#### Document
NEW YORK – The Biden administration said Tuesday it will repeal changes made by the Trump administration to a law aimed at stopping banks from discriminating against racial minorities and the poor.
The Office of the Comptroller of the Currency, one of the nation's bank regulators, said it plans to reconsider the regulations written in 2020 governing a law known as the Community Reinvestment Act. The civil rights era law requires banks to document the extent of their lending to the communities that surround their branches in order to ensure they are not just lending to the wealthy or to white customers.
The OCC said it plans to start from scratch, and told banks to effectively ignore the 2020 changes while the agency rewrites the regulations.
Trump's Comptroller of the Currency, Joseph Otting, had made revising the Community Reinvestment Act a cornerstone of his tenure. The law is widely respected by the industry and activists alike, but both sides have agreed for years that it was out of date. Many banks now operate entirely online, ATMs are ubiquitous, and it is increasingly more difficult to define what a “community” is in order to comply with the law.
########
#### Items
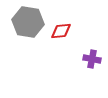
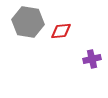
purple cross: rotated 24 degrees counterclockwise
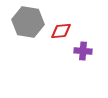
purple cross: moved 9 px left, 8 px up; rotated 18 degrees clockwise
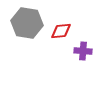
gray hexagon: moved 1 px left, 1 px down
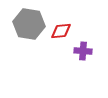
gray hexagon: moved 2 px right, 1 px down
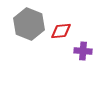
gray hexagon: rotated 12 degrees clockwise
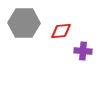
gray hexagon: moved 5 px left, 1 px up; rotated 20 degrees counterclockwise
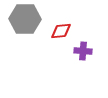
gray hexagon: moved 1 px right, 4 px up
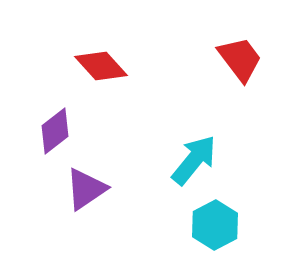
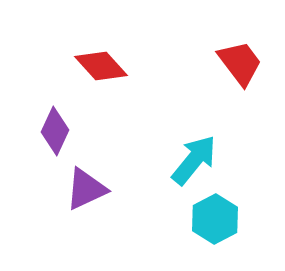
red trapezoid: moved 4 px down
purple diamond: rotated 27 degrees counterclockwise
purple triangle: rotated 9 degrees clockwise
cyan hexagon: moved 6 px up
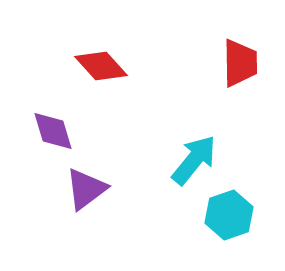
red trapezoid: rotated 36 degrees clockwise
purple diamond: moved 2 px left; rotated 42 degrees counterclockwise
purple triangle: rotated 12 degrees counterclockwise
cyan hexagon: moved 14 px right, 4 px up; rotated 9 degrees clockwise
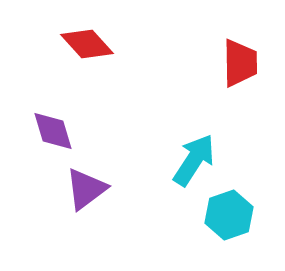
red diamond: moved 14 px left, 22 px up
cyan arrow: rotated 6 degrees counterclockwise
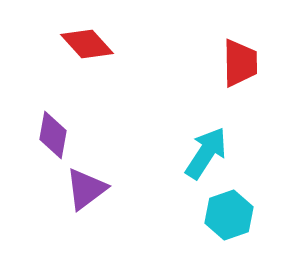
purple diamond: moved 4 px down; rotated 27 degrees clockwise
cyan arrow: moved 12 px right, 7 px up
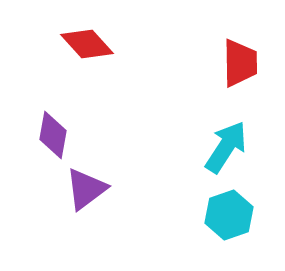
cyan arrow: moved 20 px right, 6 px up
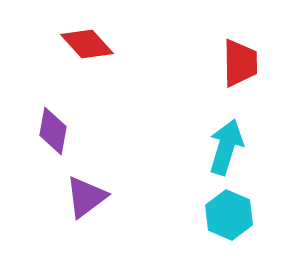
purple diamond: moved 4 px up
cyan arrow: rotated 16 degrees counterclockwise
purple triangle: moved 8 px down
cyan hexagon: rotated 18 degrees counterclockwise
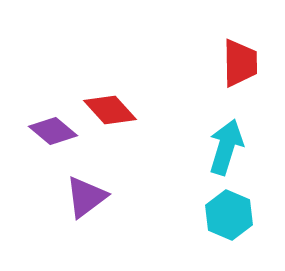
red diamond: moved 23 px right, 66 px down
purple diamond: rotated 60 degrees counterclockwise
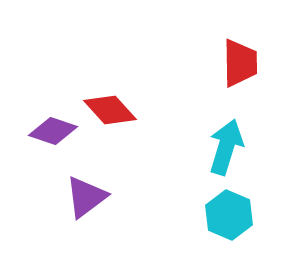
purple diamond: rotated 21 degrees counterclockwise
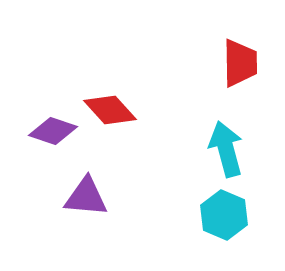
cyan arrow: moved 2 px down; rotated 32 degrees counterclockwise
purple triangle: rotated 42 degrees clockwise
cyan hexagon: moved 5 px left
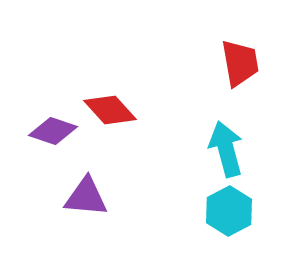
red trapezoid: rotated 9 degrees counterclockwise
cyan hexagon: moved 5 px right, 4 px up; rotated 9 degrees clockwise
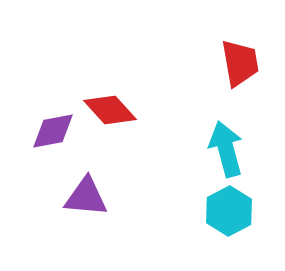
purple diamond: rotated 30 degrees counterclockwise
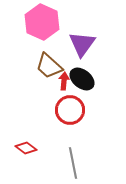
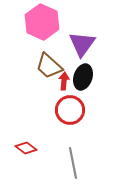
black ellipse: moved 1 px right, 2 px up; rotated 70 degrees clockwise
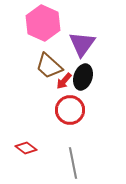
pink hexagon: moved 1 px right, 1 px down
red arrow: rotated 144 degrees counterclockwise
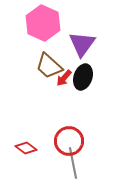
red arrow: moved 3 px up
red circle: moved 1 px left, 31 px down
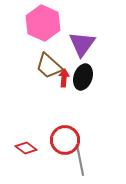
red arrow: rotated 144 degrees clockwise
red circle: moved 4 px left, 1 px up
gray line: moved 7 px right, 3 px up
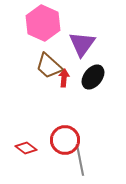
black ellipse: moved 10 px right; rotated 20 degrees clockwise
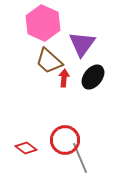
brown trapezoid: moved 5 px up
gray line: moved 2 px up; rotated 12 degrees counterclockwise
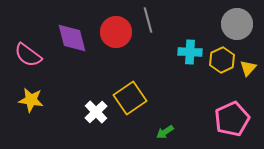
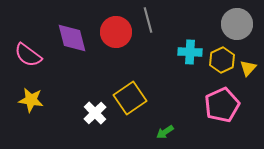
white cross: moved 1 px left, 1 px down
pink pentagon: moved 10 px left, 14 px up
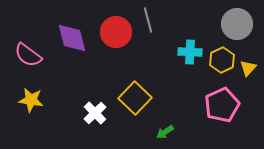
yellow square: moved 5 px right; rotated 12 degrees counterclockwise
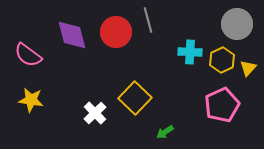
purple diamond: moved 3 px up
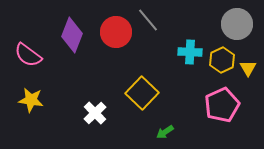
gray line: rotated 25 degrees counterclockwise
purple diamond: rotated 36 degrees clockwise
yellow triangle: rotated 12 degrees counterclockwise
yellow square: moved 7 px right, 5 px up
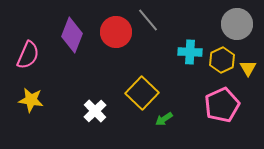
pink semicircle: rotated 104 degrees counterclockwise
white cross: moved 2 px up
green arrow: moved 1 px left, 13 px up
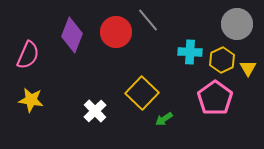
pink pentagon: moved 7 px left, 7 px up; rotated 12 degrees counterclockwise
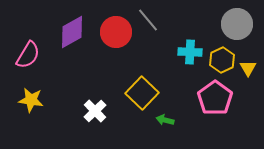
purple diamond: moved 3 px up; rotated 40 degrees clockwise
pink semicircle: rotated 8 degrees clockwise
green arrow: moved 1 px right, 1 px down; rotated 48 degrees clockwise
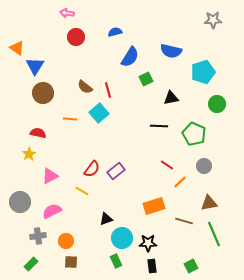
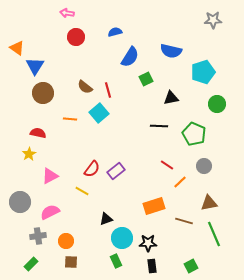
########
→ **Exercises**:
A - Decide whether each statement agrees with the article on the Community Reinvestment Act, answering yes or no and quoting the deciding words: (i) The OCC told banks to effectively ignore the 2020 changes while it rewrites the regulations. (ii) The regulations the OCC plans to reconsider were written in 2018. (iii) The industry and activists disagree about whether the law is out of date.
B - From the article on the Community Reinvestment Act, extract the passage that begins at the words "The Office of" and stops after "to white customers.".

→ **Correct answers**:
A -
(i) Yes: "told banks to effectively ignore the 2020 changes while the agency rewrites the regulations"
(ii) No: "the regulations written in 2020"
(iii) No: "both sides have agreed for years that it was out of date"

B -
The Office of the Comptroller of the Currency, one of the nation's bank regulators, said it plans to reconsider the regulations written in 2020 governing a law known as the Community Reinvestment Act. The civil rights era law requires banks to document the extent of their lending to the communities that surround their branches in order to ensure they are not just lending to the wealthy or to white customers.